The CFO immediately said:
“We don’t have one. We’re not allowed to use one.”
That should have been the end of the conversation.
But the commercial director interrupted him and said:
“No — go on. Please explain.”
That moment mattered.
The Shift from Serial to Parallel
What I proposed wasn’t a spreadsheet trick.
It was a change in process architecture.
Instead of everything waiting on everything else, the work would run in parallel:
- Data would be gathered independently and validated centrally
- Templates would be designed independently
- Group structures could change without breaking anything
- Consolidation would be live — not dependent on fragile links
The spreadsheets would still look familiar to users.
But they would behave very differently.
When users finished, they wouldn’t email files or rely on links.
They would click a button marked PUT — submitting their data into a central store.
From that moment onward:
- Consolidations were always current
- Nothing needed “processing”
- And nothing critical lived inside a document
This was in 2007. Long before Power Query. Long before today’s conversations.
“I’ve Never Seen Anything Like This”
When I returned with a working demonstration model, the reaction was immediate.
The person responsible for the original model — one of the most accomplished Excel users I’ve ever met — looked at it and said:
“I’ve never seen anything like this.”
And that was that.
We simply executed the plan.
Why Nothing Broke — Even When Something Did
Partway through the budgeting process, a formula error was discovered in the template — after hundreds of workbooks had already been issued.

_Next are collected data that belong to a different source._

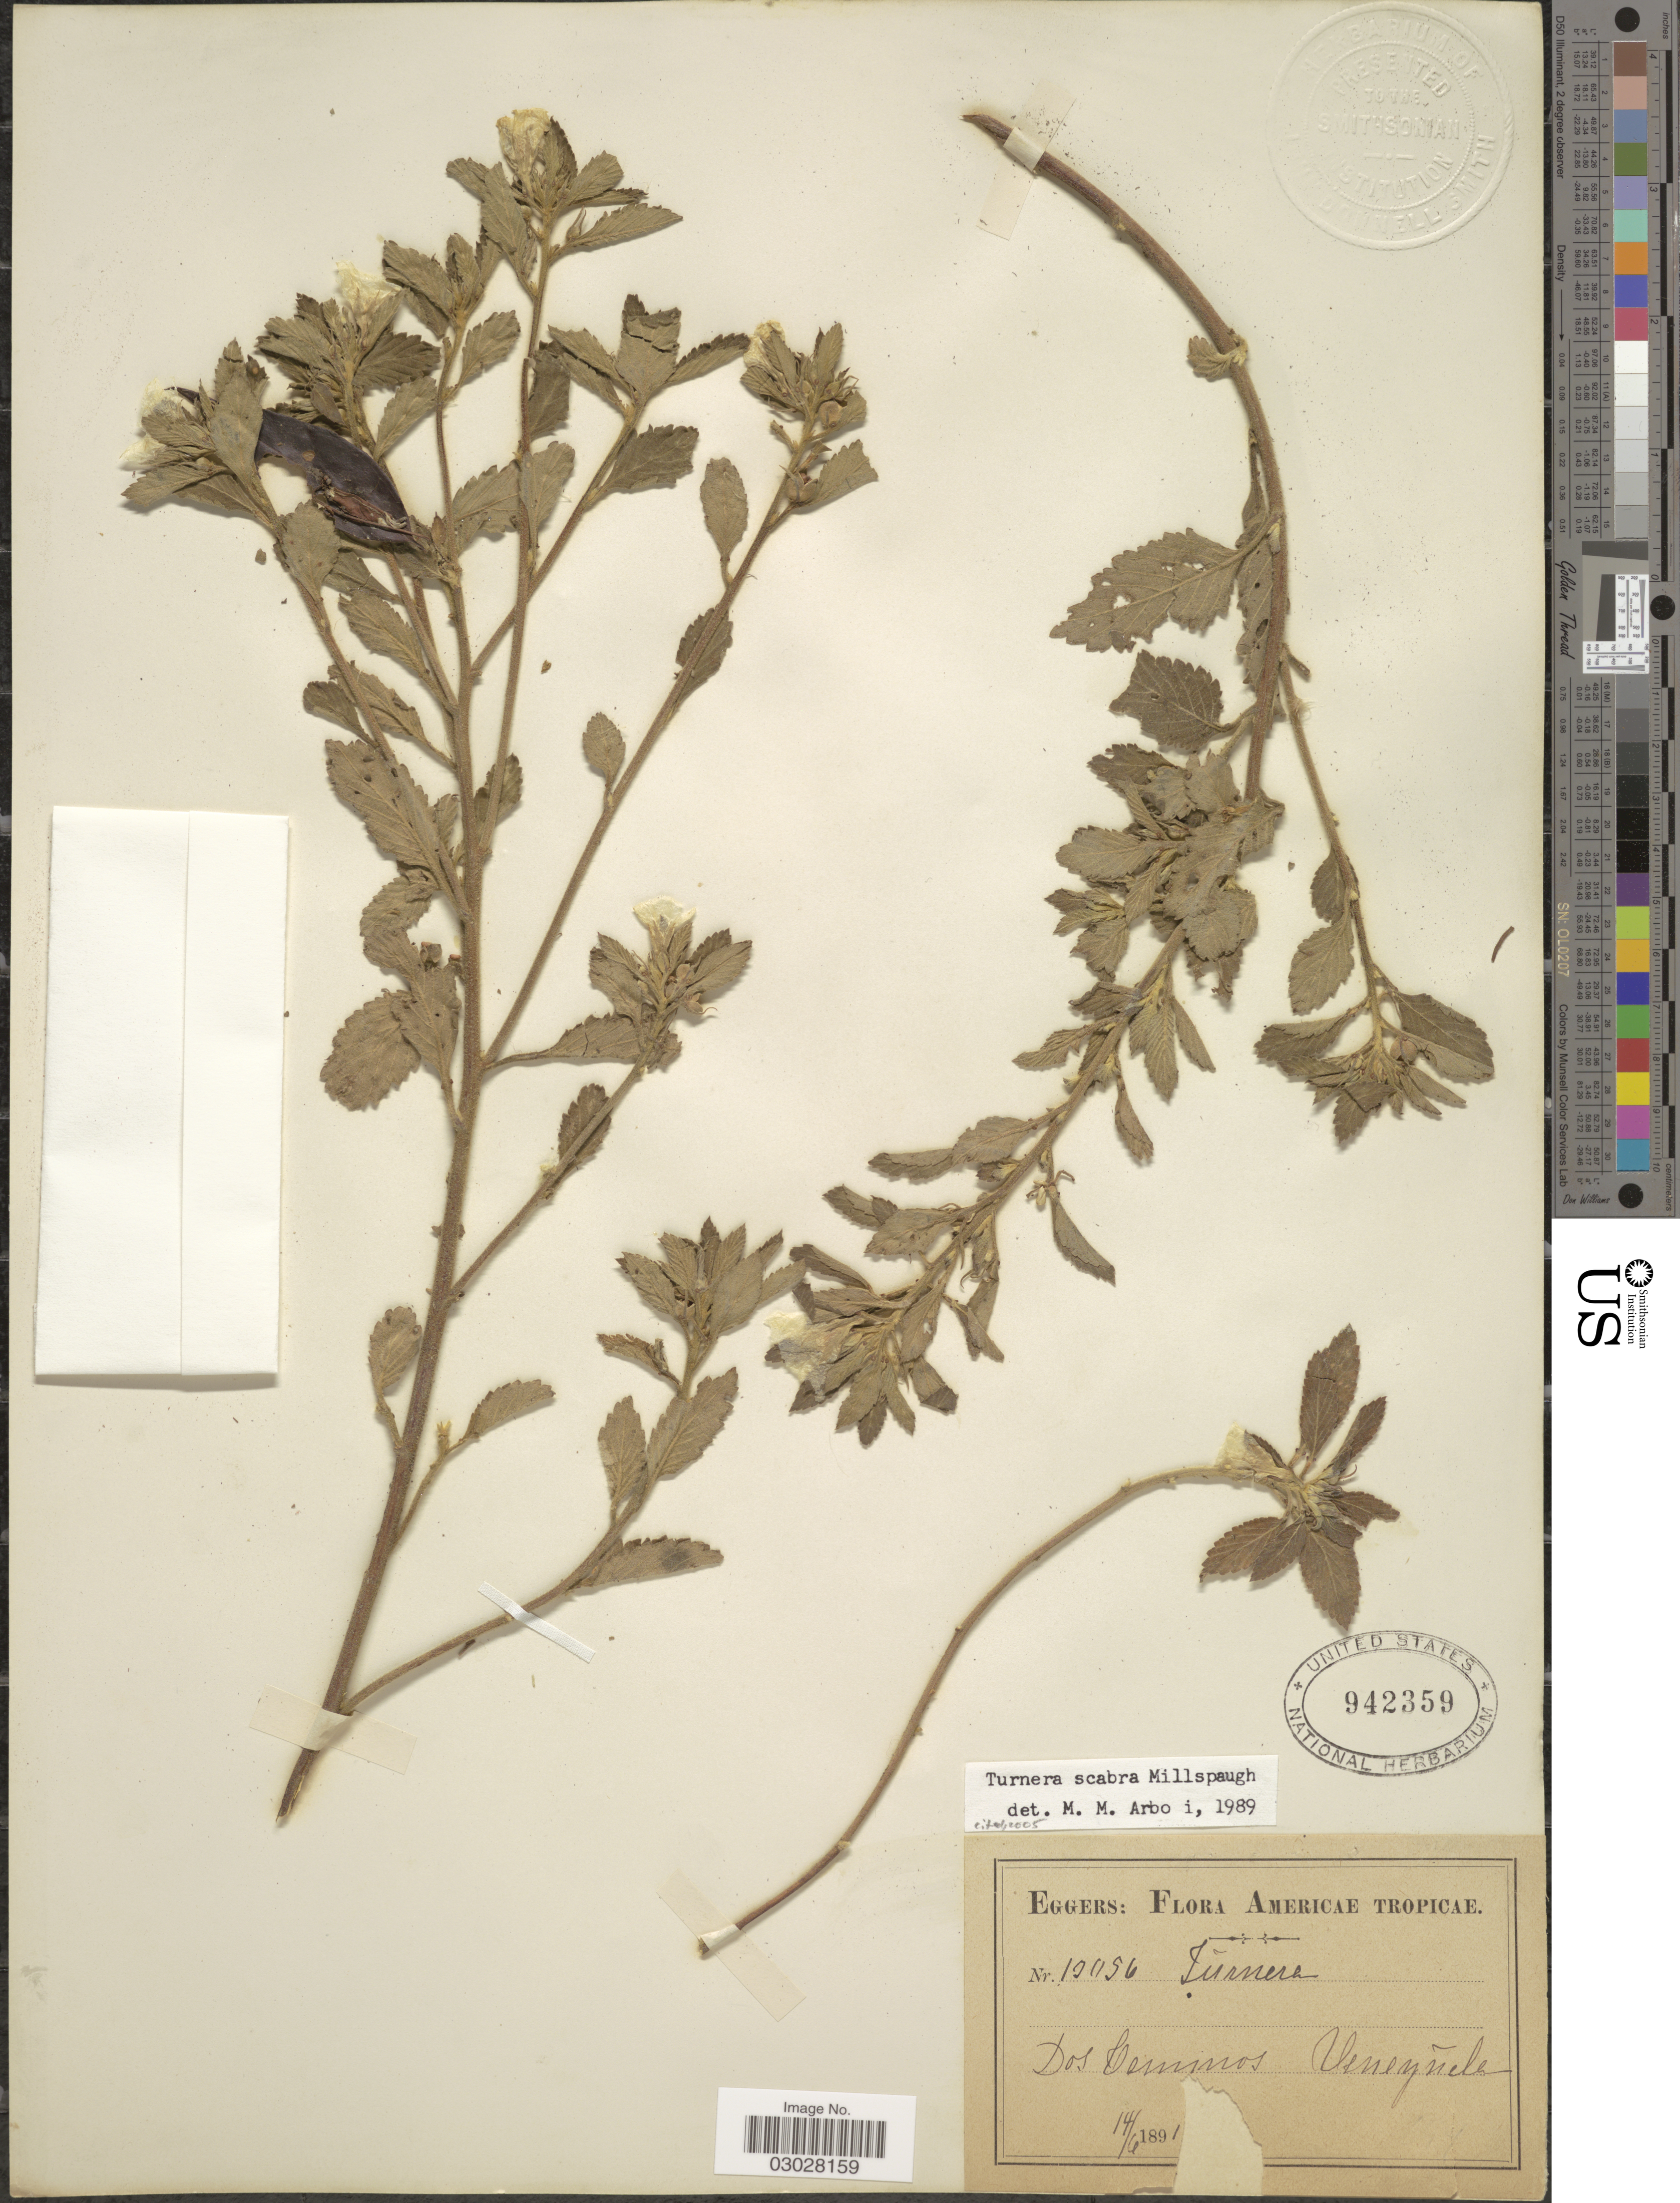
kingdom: Plantae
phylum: Tracheophyta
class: Magnoliopsida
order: Malpighiales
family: Turneraceae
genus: Turnera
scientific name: Turnera scabra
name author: Millsp.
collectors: -. Eggers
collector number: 19056*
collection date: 1891-06-14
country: Venezuela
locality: Dos Caminos.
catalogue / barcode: US 942359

In a traditional, document-linked model, this would have been a crisis.
It wasn’t.
Because the data already lived safely elsewhere.
We fixed the template.
Users reopened their files.
The correction flowed through automatically.
No panic.
No rework.
No risk to the collected data.
From the client’s point of view, this was astonishing.
So Where Did the “Six Figures” Come From?
Not from a quote.
Not from selling spreadsheets.
The value accumulated because:
- The same architecture was reused for forecasting
- Then for reporting
- Then for KPIs
- Then for other connected processes
What had been delivered was not “three spreadsheets”.
It was an internal, extensible enterprise capability — built with Excel as the client.
Over time, my total billing — in today’s money — reached roughly £540,000.
That’s where the phrase six-figure spreadsheets came from.
But it misses the point.
The Pattern That Always Follows
Here’s the part people find uncomfortable.
Those who blocked the work, dismissed it, or couldn’t understand it — fell away.
Those who engaged, learned, and used it — were promoted.
The senior sponsor of the work was later sent to run a major overseas operation, taking his team with him.
That’s not drama.
That’s organisational selection.
This Was Never About Excel
Excel was not the story.
The story was recognising:
- An impossible critical path
- A fragile document-based process
- And a way to remove both — quickly, calmly, and permanently
That is why the work extended.
That is why it paid well.
And that is why the phrase six-figure spreadsheets is both catchy — and wrong.
What was delivered was not spreadsheets.
It was a change in what the organisation believed was possible.
And once that happens, the numbers stop being surprising.